The Invisible Man Makes Visible Profits

Well, Elisabeth Moss looking like she’s hag-ridden and crying all the time is what the people want.

And thus, after pulling a decent weekend against a low budget, the director of the needlessly political The Invisible Man is getting signed to more work, this time with Blumhouse.

Eh. Ok. my attraction to her has been invisible since the days of Mad Men.

From the trades:

After opening at the top of the box office this weekend, the R-rated, “The Invisible Man” has grossed roughly $29 million so far off of a $9 million budget. “The Invisible Man,” director Leigh Whannel has signed a first-look deal with Jason Blum’s Blumhouse Productions for film and television.

What is really telling here is that there are two models now for driving profits in Hollywood: low budget, stupidly political, PG-13 or R-rated, “horror” films, and loud obnoxious, genre-defining superhero films with big budgets that only Disney can make.

But don’t ask us. Talk to Simon Pegg.
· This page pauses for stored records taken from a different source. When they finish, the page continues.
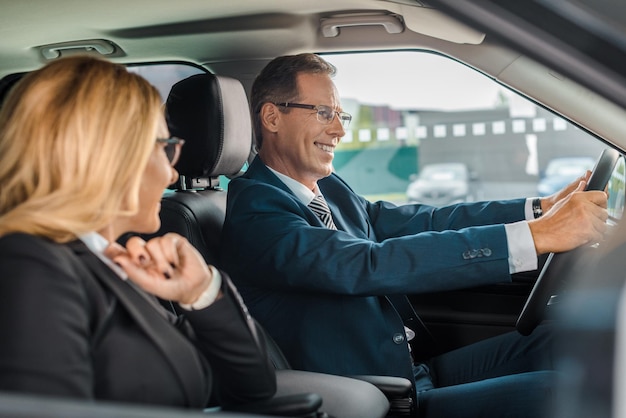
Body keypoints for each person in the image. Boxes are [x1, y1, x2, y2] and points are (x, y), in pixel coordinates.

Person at [220, 53, 608, 417]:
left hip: (408, 368)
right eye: (324, 113)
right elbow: (368, 264)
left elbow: (425, 221)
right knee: (554, 393)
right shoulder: (257, 214)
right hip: (375, 395)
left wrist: (538, 209)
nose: (338, 129)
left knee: (561, 341)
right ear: (272, 117)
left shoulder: (328, 188)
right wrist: (534, 238)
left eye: (340, 115)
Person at [0, 56, 276, 410]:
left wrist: (201, 291)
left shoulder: (108, 261)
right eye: (166, 148)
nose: (172, 175)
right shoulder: (32, 266)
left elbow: (252, 388)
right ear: (112, 158)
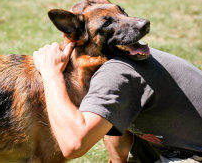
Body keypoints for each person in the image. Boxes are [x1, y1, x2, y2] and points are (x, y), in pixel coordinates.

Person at [33, 42, 202, 163]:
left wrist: (51, 74)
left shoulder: (117, 73)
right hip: (176, 146)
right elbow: (116, 135)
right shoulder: (120, 64)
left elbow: (74, 144)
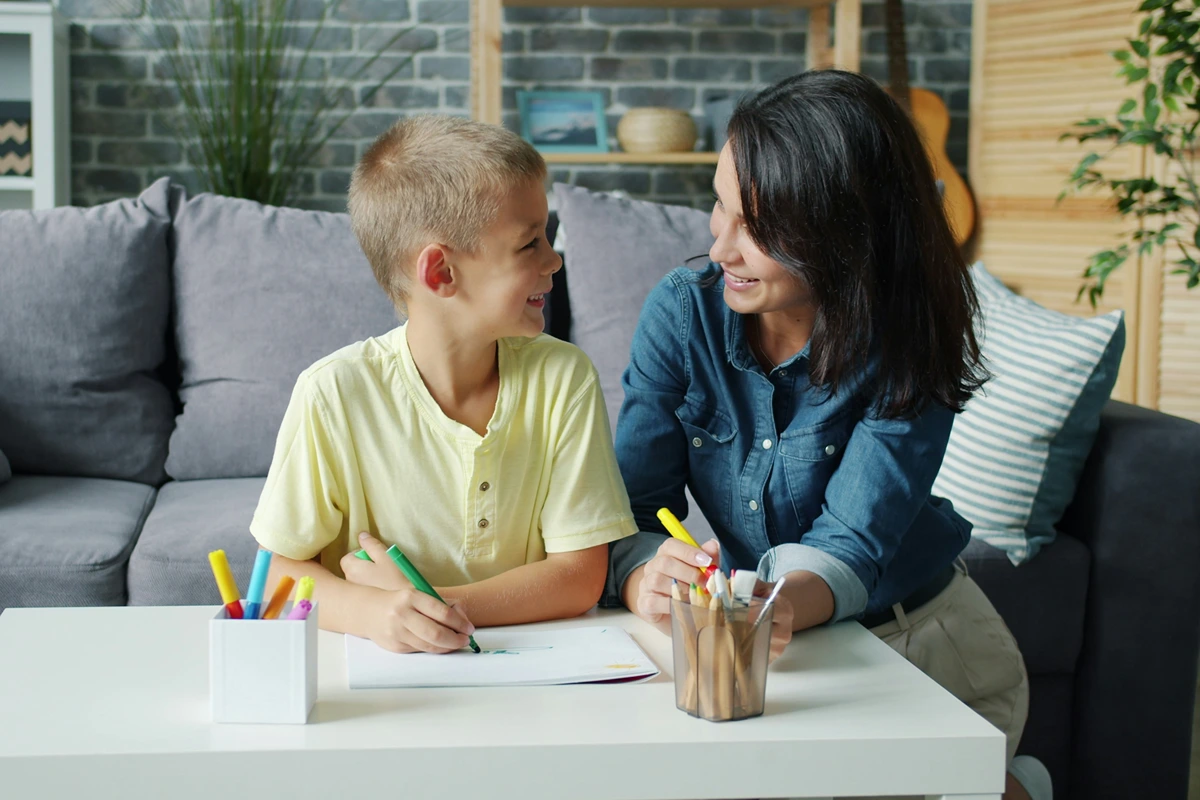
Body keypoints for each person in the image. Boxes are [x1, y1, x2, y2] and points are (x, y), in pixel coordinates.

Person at [606, 71, 1051, 800]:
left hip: (920, 644)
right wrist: (642, 573)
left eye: (759, 227)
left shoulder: (906, 339)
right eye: (720, 207)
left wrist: (769, 606)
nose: (721, 249)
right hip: (775, 647)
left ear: (847, 234)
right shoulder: (684, 314)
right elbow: (632, 508)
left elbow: (851, 542)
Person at [249, 115, 636, 655]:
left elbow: (580, 576)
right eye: (530, 244)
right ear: (441, 273)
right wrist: (372, 612)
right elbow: (275, 574)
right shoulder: (332, 393)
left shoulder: (563, 378)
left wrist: (429, 607)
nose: (554, 260)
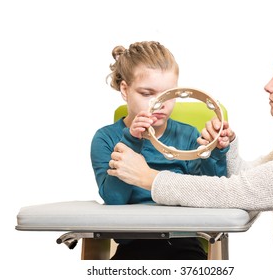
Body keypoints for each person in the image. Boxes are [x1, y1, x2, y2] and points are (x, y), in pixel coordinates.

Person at [107, 36, 273, 260]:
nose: (268, 86)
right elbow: (249, 182)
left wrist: (150, 178)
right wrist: (226, 147)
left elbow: (240, 192)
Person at [91, 41, 230, 260]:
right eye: (148, 94)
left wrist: (215, 152)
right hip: (133, 244)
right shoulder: (106, 138)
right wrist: (132, 141)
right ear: (125, 90)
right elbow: (114, 200)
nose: (160, 104)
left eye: (168, 95)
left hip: (184, 242)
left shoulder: (186, 135)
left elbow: (210, 194)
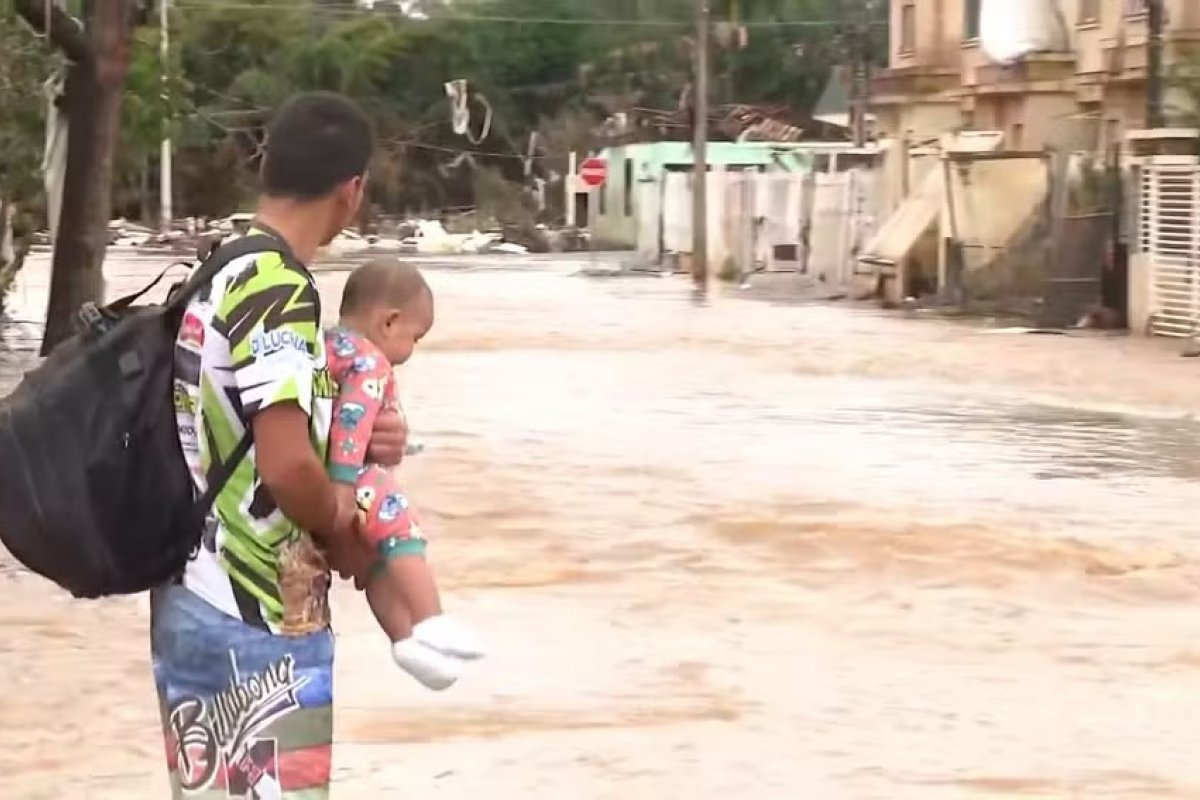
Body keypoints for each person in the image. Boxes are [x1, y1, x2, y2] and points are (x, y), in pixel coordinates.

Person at [154, 92, 399, 799]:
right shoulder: (279, 288)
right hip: (255, 613)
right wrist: (344, 529)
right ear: (351, 192)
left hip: (187, 592)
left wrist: (374, 431)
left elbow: (230, 419)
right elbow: (288, 464)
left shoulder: (220, 268)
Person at [325, 257, 485, 690]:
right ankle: (431, 621)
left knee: (377, 565)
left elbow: (333, 414)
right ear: (389, 322)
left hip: (331, 474)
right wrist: (342, 484)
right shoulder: (370, 361)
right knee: (402, 536)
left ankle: (404, 641)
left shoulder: (327, 346)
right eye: (415, 337)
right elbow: (354, 420)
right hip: (354, 477)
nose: (412, 351)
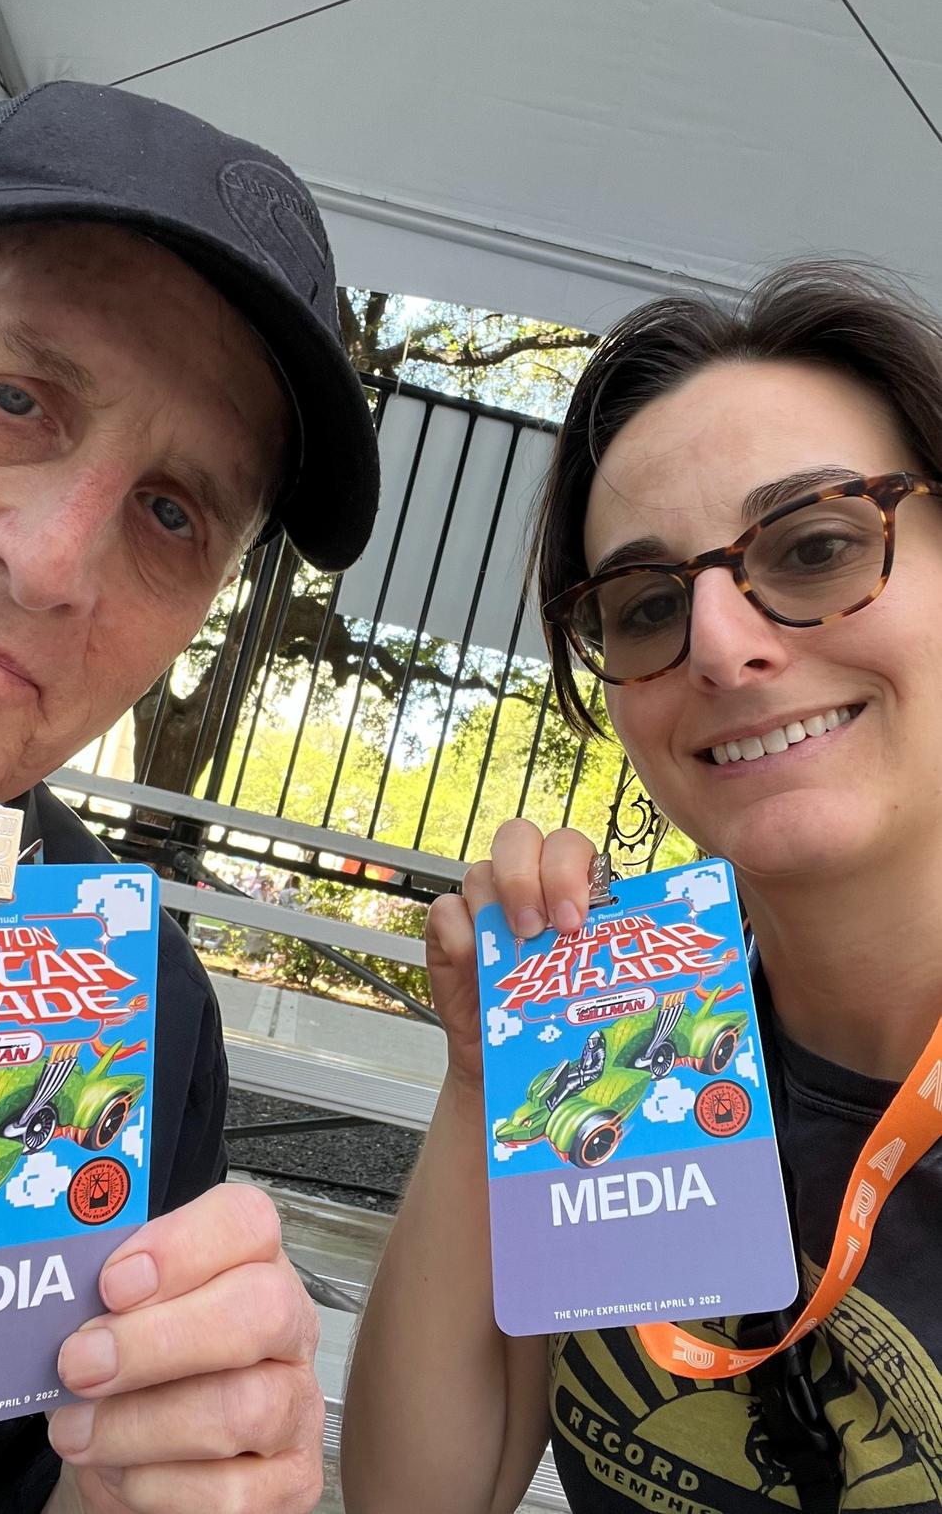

Or this Leigh Whannel cat.

Blumhouse Has a Track Record

Known for producing either low budget dreck like the Insidious film franchise, the Purge film franchise, and the Paranormal Activity films, or low budget critical darlings like Whiplash, Black kKklansman or Get Out, Blumhouse has made a name for themselves over the last ten years.

She’s looking up and away. He’s looking at the camera. What does that tell you?

This writer personally has never seen a Blumhouse film production, but apparently a lot of other people have.

From the trades, yet again:

The two-year first-look deal will cover projects that Whannell proposes to write direct or produce. Whannell and Blumhouse have collaborated on seven projects in the last 10 years, including the “Insidious” franchise and “Upgrade.”

“Leigh creates movies which not only launch franchises but fundamentally change the landscape of their genre. After he and James Wan made ‘Saw,’ it launched dozens of copycats. Their work with Blumhouse on ‘Insidious’ launched not just a franchise, but dozens of classical proscenium PG-13 supernatural horror films. I have no doubt that will be true for ‘The Invisible Man’ and for anything else he wants to create. I just want to be there with him when he does,” said Blum.

If you’re a director and you want to “win” in Hollywood you have to go where the game is being played these days.

What Are We To Make of All of This?

Well, for one, expect more stuff like Get Out and The Invisible Man in your cinematic future.

Over the next ten years, the hollowing out of midlevel, non-genre films will continue, even as the MCU and Disney wreck their brand goodwill on the shores of social justice moralizing.

More of this is coming. Much, much more.

Second, expect that more directors like Whannell will go to smaller production companies, or to streaming services, as the “ego” cost of being involved with genres like Star Wars, an MCU film, or even a live-action Disney remake becomes less interesting and more problematic from a “vision” standpoint.